Capital & Technology in the Middle East

At the crossroads of Middle Eastern history and technology studies, this collection of short essays on “Capital, Technology, and Utopia” grows out of a collaboration between Henna and the Department of Near and Middle Eastern Civilizations at the University of Toronto. The pieces featured were composed as part of a university course with the editorial assistance of Henna accompanying undergraduate and graduate students toward publishing their final papers.

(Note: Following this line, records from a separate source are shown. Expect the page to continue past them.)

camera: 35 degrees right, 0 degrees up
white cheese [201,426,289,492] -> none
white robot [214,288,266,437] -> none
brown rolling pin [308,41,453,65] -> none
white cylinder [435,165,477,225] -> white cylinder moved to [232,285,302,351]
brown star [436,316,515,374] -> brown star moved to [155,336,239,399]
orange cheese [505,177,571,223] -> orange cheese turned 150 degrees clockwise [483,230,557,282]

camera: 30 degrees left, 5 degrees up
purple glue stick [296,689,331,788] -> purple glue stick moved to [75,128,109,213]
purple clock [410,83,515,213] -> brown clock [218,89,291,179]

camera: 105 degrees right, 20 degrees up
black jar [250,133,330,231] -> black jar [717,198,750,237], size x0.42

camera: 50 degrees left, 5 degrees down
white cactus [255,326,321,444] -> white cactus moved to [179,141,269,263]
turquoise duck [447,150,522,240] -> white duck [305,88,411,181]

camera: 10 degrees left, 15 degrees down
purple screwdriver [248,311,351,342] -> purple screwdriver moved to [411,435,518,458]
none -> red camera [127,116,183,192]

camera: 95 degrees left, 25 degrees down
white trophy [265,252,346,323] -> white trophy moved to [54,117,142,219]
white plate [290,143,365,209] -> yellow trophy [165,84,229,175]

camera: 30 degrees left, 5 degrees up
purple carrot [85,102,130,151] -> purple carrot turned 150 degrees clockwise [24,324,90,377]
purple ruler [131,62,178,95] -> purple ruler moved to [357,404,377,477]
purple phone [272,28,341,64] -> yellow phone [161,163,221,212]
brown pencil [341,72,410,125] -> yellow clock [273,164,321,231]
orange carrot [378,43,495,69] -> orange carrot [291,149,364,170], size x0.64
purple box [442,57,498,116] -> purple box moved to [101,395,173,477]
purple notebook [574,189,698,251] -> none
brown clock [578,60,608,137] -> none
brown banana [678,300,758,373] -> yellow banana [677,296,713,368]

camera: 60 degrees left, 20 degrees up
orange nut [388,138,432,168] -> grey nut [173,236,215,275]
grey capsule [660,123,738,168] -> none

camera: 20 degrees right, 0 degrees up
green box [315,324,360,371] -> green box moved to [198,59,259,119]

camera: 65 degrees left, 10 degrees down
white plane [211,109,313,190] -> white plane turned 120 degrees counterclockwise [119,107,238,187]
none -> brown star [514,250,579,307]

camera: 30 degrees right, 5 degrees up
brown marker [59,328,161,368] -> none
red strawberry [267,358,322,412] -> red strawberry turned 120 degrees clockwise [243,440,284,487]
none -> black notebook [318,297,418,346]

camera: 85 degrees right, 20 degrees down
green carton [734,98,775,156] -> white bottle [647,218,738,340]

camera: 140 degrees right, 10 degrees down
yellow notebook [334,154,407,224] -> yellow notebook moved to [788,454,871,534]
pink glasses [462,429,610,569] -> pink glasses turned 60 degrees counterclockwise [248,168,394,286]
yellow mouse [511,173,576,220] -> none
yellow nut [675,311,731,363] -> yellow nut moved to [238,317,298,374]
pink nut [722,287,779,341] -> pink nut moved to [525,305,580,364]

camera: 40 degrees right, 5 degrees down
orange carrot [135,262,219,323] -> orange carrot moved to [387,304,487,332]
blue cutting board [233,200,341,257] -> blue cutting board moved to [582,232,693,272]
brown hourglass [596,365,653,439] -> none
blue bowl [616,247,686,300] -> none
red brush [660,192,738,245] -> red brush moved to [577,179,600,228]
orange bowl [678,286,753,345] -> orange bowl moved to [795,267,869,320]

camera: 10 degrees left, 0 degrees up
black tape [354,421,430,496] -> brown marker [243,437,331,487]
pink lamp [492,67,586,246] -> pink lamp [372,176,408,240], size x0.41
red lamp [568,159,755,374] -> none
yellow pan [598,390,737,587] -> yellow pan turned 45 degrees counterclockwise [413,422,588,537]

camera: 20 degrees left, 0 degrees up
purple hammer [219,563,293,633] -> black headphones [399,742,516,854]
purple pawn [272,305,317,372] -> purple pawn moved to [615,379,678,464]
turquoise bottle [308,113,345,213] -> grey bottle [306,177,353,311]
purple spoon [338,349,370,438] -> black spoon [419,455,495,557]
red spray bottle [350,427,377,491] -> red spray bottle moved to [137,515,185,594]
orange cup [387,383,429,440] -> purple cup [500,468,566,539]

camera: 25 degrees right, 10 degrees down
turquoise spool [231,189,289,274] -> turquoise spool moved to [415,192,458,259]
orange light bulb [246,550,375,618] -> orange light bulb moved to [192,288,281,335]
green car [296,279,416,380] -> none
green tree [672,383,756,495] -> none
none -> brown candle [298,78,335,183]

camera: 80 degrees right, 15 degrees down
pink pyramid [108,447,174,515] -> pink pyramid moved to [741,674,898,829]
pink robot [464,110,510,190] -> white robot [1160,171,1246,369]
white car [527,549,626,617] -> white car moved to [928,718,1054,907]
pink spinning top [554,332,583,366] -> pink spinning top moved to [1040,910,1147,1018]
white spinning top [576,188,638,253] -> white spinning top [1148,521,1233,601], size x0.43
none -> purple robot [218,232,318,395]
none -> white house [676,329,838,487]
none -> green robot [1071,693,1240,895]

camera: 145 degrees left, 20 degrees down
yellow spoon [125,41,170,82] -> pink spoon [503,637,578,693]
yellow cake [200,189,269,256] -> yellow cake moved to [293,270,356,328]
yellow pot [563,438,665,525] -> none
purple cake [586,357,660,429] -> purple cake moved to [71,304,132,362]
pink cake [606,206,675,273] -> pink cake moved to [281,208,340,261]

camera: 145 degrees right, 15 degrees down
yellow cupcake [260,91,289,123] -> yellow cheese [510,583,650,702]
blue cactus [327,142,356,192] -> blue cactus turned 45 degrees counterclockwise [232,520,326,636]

In the Winter of 2023, students gathered in a seminar-style course to discuss critical texts and seek answers to the following questions: How do the workings of capital intersect with technological change and political visions? How have technological schemes become part of the fabric of political discourses, economic relations, and cultural production amidst the changing institutional landscape of the 19th and 20th-century Middle East? Could it be that current infrastructure, megaprojects, and tech ventures are grounded in a long history of technology that is peculiar to the trajectory of modern states in the region? What may we learn from past encounters? The course approached these questions through critical readings in the histories of technology, science, war, politics, and society, moving between cultural history and the study of materiality and power and using the Middle East as a starting point for the study of global currents and cultural trends.

The resulting collection embraces a multifaceted perspective that addresses the intertwinings of capital expansion, technological proliferation, and the rise of imaginaries of past, present, and future from Egypt and Israel/Palestine, to Lebanon, Iran, and East Asia. In the Middle East, as elsewhere, utopian conceptions of technological prowess are at the core of state-sponsored strategies to bolster their legitimacy through grand infrastructural “Visions.” Often designed with the primary objective of enticing venture capital regardless of sustainability, these visions project wealth and growth, thereby conveniently relocating socio-political struggles in debates over efficiency, prestige, and national or civilizational pride, materializing in competitions over the “highest” or “biggest” structures. What brings all of these short essays together is attention to the productive process set in motion by militarization, capitalization, and technology from the age of European colonialism and Ottoman imperial reform to the present.